Your objective: Would you repeat every entry below word for word but drop the images?

Working data:
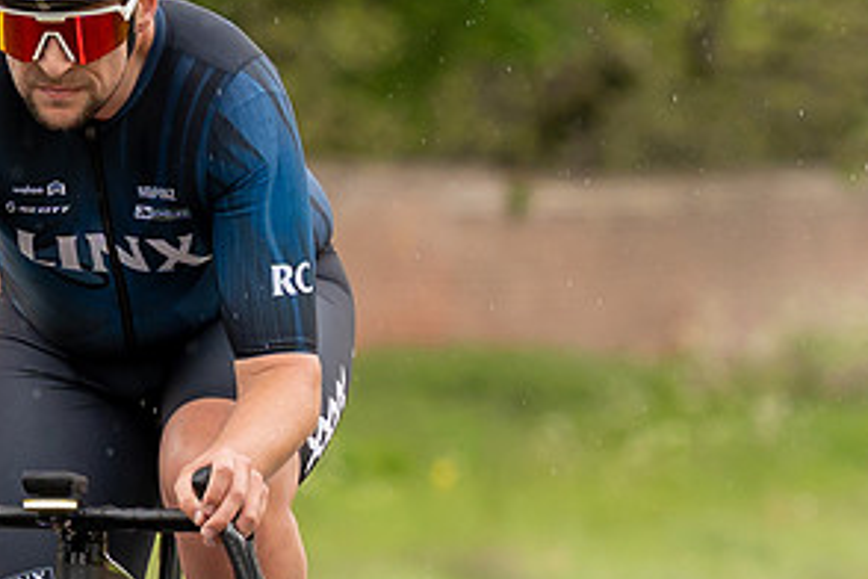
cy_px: 70
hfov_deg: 2.4
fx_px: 20469
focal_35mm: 849
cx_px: 182
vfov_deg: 1.6
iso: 250
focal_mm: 137
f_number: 3.5
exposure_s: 1/1000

Completed task:
cy_px: 70
hfov_deg: 2.4
fx_px: 20469
focal_35mm: 849
cx_px: 182
vfov_deg: 1.6
iso: 250
focal_mm: 137
f_number: 3.5
exposure_s: 1/1000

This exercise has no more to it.